Individual Work
Rice

Geniwate’s web-based hypertextual anthology Rice takes readers on a virtual trip to post-colonial Vietnam. The digital creation offers interactivity in the sense where one can click on images to enter various “rooms” of media, and choose where to begin and what order to continue in. Although the usage of the available media and electronic usage is fairly simple, in part due to the time the work was produced, Geniwate offers very complex wording in her poetry and deep themes including poverty, sexism, exploitation, and colonialism.

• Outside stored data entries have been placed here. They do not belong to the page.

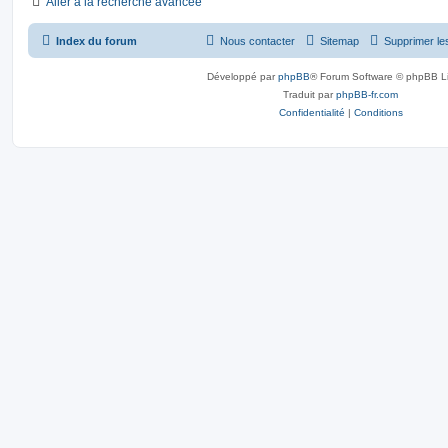
Aller à la recherche avancée
Index du forum
Nous contacter
Sitemap
Supprimer le
Développé par
phpBB
® Forum Software © phpBB L
Traduit par
phpBB-fr.com
Confidentialité
|
Conditions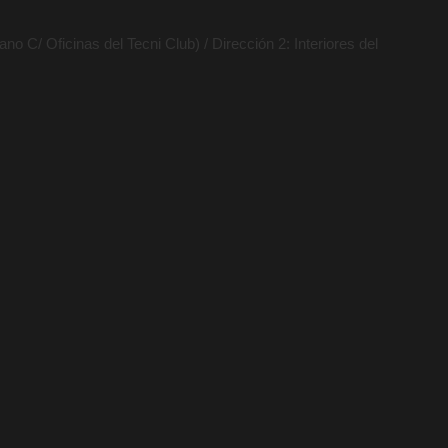
no C/ Oficinas del Tecni Club) / Dirección 2: Interiores del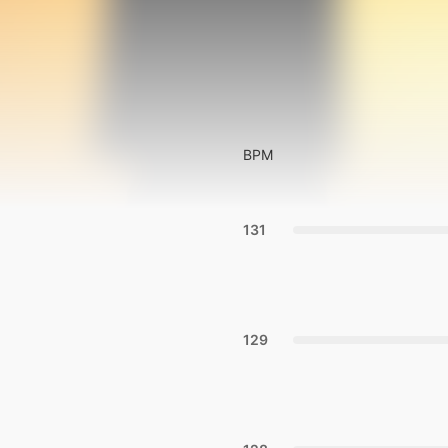
BPM
131
129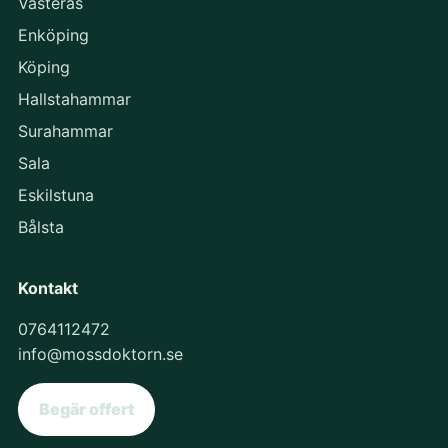
Västerås
Enköping
Köping
Hallstahammar
Surahammar
Sala
Eskilstuna
Bålsta
Kontakt
0764112472
info@mossdoktorn.se
Begär offert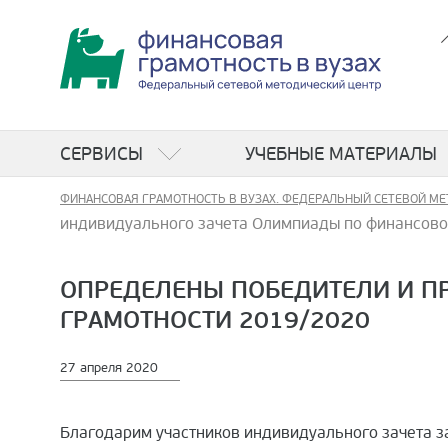
СЕРВИСЫ
УЧЕБНЫЕ МАТЕРИАЛЫ
ФИНАНСОВАЯ ГРАМОТНОСТЬ В ВУЗАХ. ФЕДЕРАЛЬНЫЙ СЕТЕВОЙ МЕ
индивидуального зачета Олимпиады по финансово
ОПРЕДЕЛЕНЫ ПОБЕДИТЕЛИ И П
ГРАМОТНОСТИ 2019/2020
27 апреля 2020
Благодарим участников индивидуального зачета за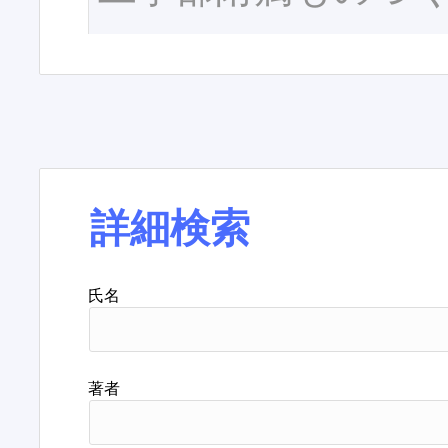
詳細検索
氏名
著者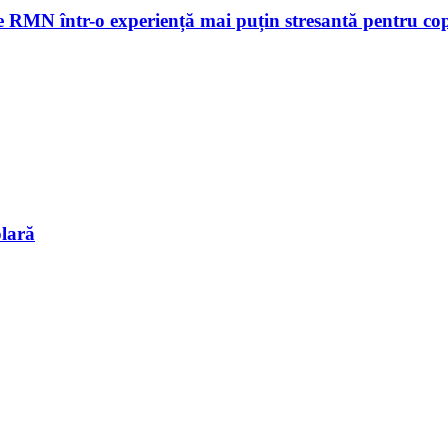
le RMN într-o experiență mai puțin stresantă pentru cop
olară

When you enter Geniwate’s work, a black screen holds sixteen considerably random photographs tightly compacted together in collage-form. At first glance the images seem to be unspecific and unrelated with a blend of Vietnamese and English language and artifacts. Examples of images include an american gum wrapper, business cards, a pink flower, logos of brands, postcards, letters, stamps, a photo of a serious and slightly androgynous Vietnamese women, and then a fun and playful postcard image of a Vietnamese women smiling, thin, and wearing a bathing suit, or performing for the western eye. Each image is hyperlinked to a separate “room” consisting of either poetry, photographs, audio samples, or a blend of all three. There is no direction in which order of images to read through, but readers may be prompted to read right-to-left, top-to-bottom. However, the sequence of images doesn't tell a story per se but rather touches on multiple topics under the umbrella of Vietnam and tourism culture.

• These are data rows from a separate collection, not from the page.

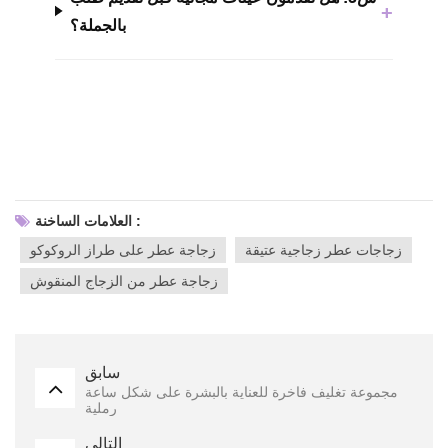
+
بالجملة؟
العلامات الساخنة :
زجاجات عطر زجاجية عتيقة
زجاجة عطر على طراز الروكوكو
زجاجة عطر من الزجاج المنقوش
سابق
مجموعة تغليف فاخرة للعناية بالبشرة على شكل ساعة
رملية
التالي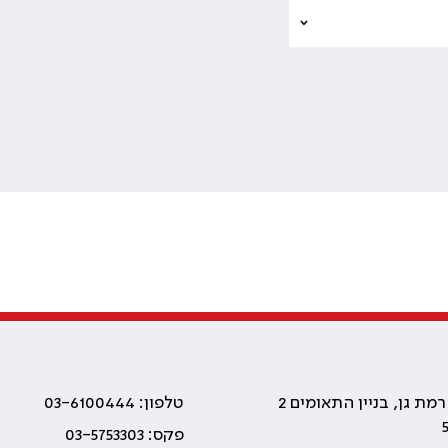
טלפון: 03-6100444
פקס: 03-5753303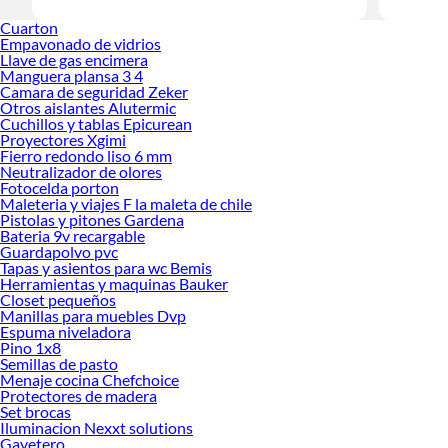
Encuentra
Cuarton
renovación
Empavonado de vidrios
Llave de gas encimera
Manguera plansa 3 4
Camara de seguridad Zeker
Otros aislantes Alutermic
Cuchillos y tablas Epicurean
Proyectores Xgimi
Fierro redondo liso 6 mm
Neutralizador de olores
Fotocelda porton
Maleteria y viajes F la maleta de chile
Pistolas y pitones Gardena
Bateria 9v recargable
Guardapolvo pvc
Tapas y asientos para wc Bemis
Herramientas y maquinas Bauker
Closet pequeños
Manillas para muebles Dvp
Espuma niveladora
Pino 1x8
Semillas de pasto
Menaje cocina Chefchoice
Protectores de madera
Set brocas
Iluminacion Nexxt solutions
Gavetero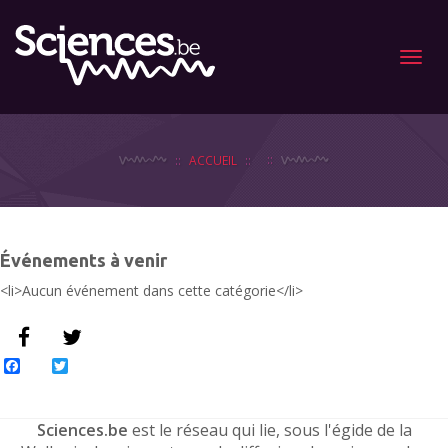
Menu
ACCUEIL
Événements à venir
<li>Aucun événement dans cette catégorie</li>
Facebook
Twitter
Sciences.be
est le réseau qui lie, sous l'égide de la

Every room that branches off from each photograph is visually stimulating. If there is white text, the background makes up for it in either color, texture, or repeated coloring text phrases spread across the page, such as “Vietnam Is Working For You”. There is a great deal of red text usage, but also instances where purple, pink, yellow, text is used to emphasize a change in tone or topic. As some rooms only include one page or layer of poetry and images, some rooms allow you to repeatedly click the original photograph to view additional layers or pages within the room. Eventually, the layers will run out and the repeated clicking will lead you back to the home page. Although clicking on images only lets you move forwards, clicking back on your personal desktop or browser allows you to go backwards in layers, or back to rooms you were once in.

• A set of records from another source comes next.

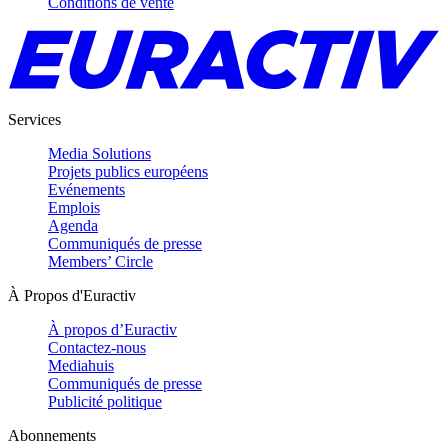
Conditions de vente
Services
Media Solutions
Projets publics européens
Evénements
Emplois
Agenda
Communiqués de presse
Members’ Circle
À Propos d'Euractiv
À propos d’Euractiv
Contactez-nous
Mediahuis
Communiqués de presse
Publicité politique
Abonnements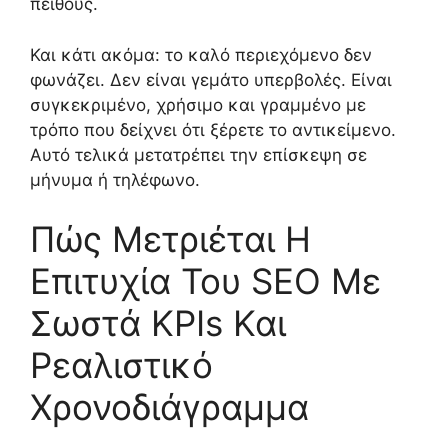
πειθούς.
Και κάτι ακόμα: το καλό περιεχόμενο δεν
φωνάζει. Δεν είναι γεμάτο υπερβολές. Είναι
συγκεκριμένο, χρήσιμο και γραμμένο με
τρόπο που δείχνει ότι ξέρετε το αντικείμενο.
Αυτό τελικά μετατρέπει την επίσκεψη σε
μήνυμα ή τηλέφωνο.
Πώς Μετριέται Η
Επιτυχία Του SEO Με
Σωστά KPIs Και
Ρεαλιστικό
Χρονοδιάγραμμα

This piece of work would classify as a series of poems, as it is not linear enough to offer a comprehensive and polished story. Geniwate’s purpose of publishing these poems through hypertext may be to create parallels between her tourist self and the reader. Due to the unusual and fork-in-the-road nature of Rice, the reader may feel how Geniwate felt as she explored and tried to navigate through Vietnam during her trip. The different layers each photograph offers represents how in foreign countries there exists more history and behind the scenes work than what meets the eye. Exploring poverty, sexism, and colonialism in depth allows readers to “click through” a brief introduction of some of the cultural exploitation that can exist within tourism, as Geniwate notes: “The going rate for [Vietnamese] smiles is two American dollars”.

This entry was produced as part of a Digital Literature course taught by Melinda White at the University of New Hampshire, United States, during the Spring term of 2023.